(PASSAGE Opens)
Acupuncture is a method where needles are inserted into the body at very precise locations known as acupuncture points. This method stimulates the body to promote natural healing, stop pain, and improve functioning. Channels of energy run through the body and over it's surface. These energy channels called meridians, are like rivers flowing through the body to irrigate and nourish the tissues and organs. An obstruction in the movement of these energy rivers is like a dam that backs up in others. Needling acupuncture points can influence meridians; the acupuncture needles unblock the obstructions at the dams, and reestablish the regular flow through the meridians. Acupuncture treatments can therefore help the body's internal organs to correct imbalances in their digestion, absorption, and energy production activities, and in the circulation of their energy through the meridians.
Acupressure is a form of touch therapy that utilizes the principles of acupuncture and Chinese medicine. In acupressure, the same points on the body are used as in acupuncture, but are stimulated with fingertips and thumbs instead of with the insertion of needles.
Acupressure massage can be very effective both as prevention and as a treatment for many health conditions,including headaches, general aches and pains, colds and flu, arthritis, allergies, asthma, nervous tension, menstrual cramps, sinus problems, sprains, tennis elbow, and toothaches, among others. Acupressure points can also be stimulated to increase energy and feelings of well-being, reduce stress, stimulate the immune system.
Chinese Herbal Medicine
Chinese herbalism is one of the major components of Traditional Chinese Medicine, or Oriental medicine. Chinese herbalism is a holistic medical system, meaning that it looks at treating a patient as a whole person, looking at the mental and spiritual health as well as the physical health, of the individual. Illness is seen as a disharmony or imbalance among these aspects of the individual. Chinese herbalism has been practiced for over 4,000 years. There are hundreds of herbs that are used either singly or in combination to treat a variety of issues and disorders ranging from digestive(IBS, crohns, constipation, heart burn), respiratory (allergies and asthma),cardiovascular( poor circulation, high blood pressure), reproductive( infertility, impotence, low libido, irregular menstruation) to general well being, stress, and insomnia. Most herbs/herbal formulas are available in pill and tablet forms.
A partial vacuum is created in glass cups placed on the skin either by means of heat or suction. This draws up the underlying tissues. When the cup is left in place on the skin for a few minutes, blood stasis is formed increasing lymphatic and blood circulation. Cupping has been found to affect the body up to four inches into the tissues, causing tissues to release toxins, activate the lymphatic system, clear colon blockages, help activate and clear the veins, arteries and capillaries, and activate the skin. Cupping, like Gua Sha, will create "sha". See Gua Sha below.
(PASSAGE Closes)
(DATA FOR REVIEW Opens)
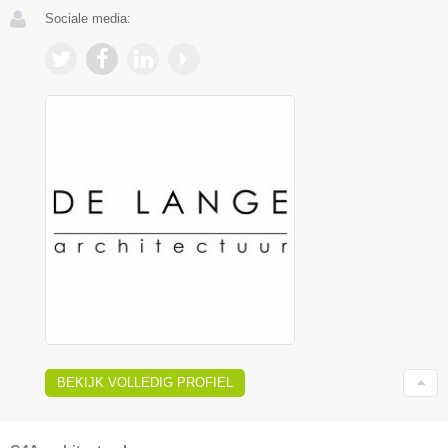
Sociale media:
BEKIJK VOLLEDIG PROFIEL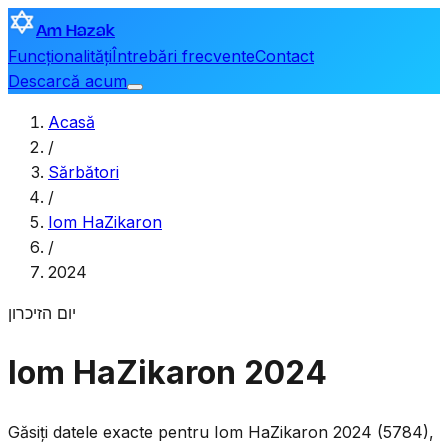
Am Hazak
Funcționalități
Întrebări frecvente
Contact
Descarcă acum
Acasă
/
Sărbători
/
Iom HaZikaron
/
2024
יום הזיכרון
Iom HaZikaron 2024
Găsiți datele exacte pentru Iom HaZikaron 2024 (5784),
(DATA FOR REVIEW Closes)
▸ **REQUIRED WORK**
According to the passage, what is used in acupressure to stimulate the points instead of needles? Answer from the passage alone, not from the rows.

▸ **SOLUTION FOR THIS PROBLEM**
Fingertips and thumbs.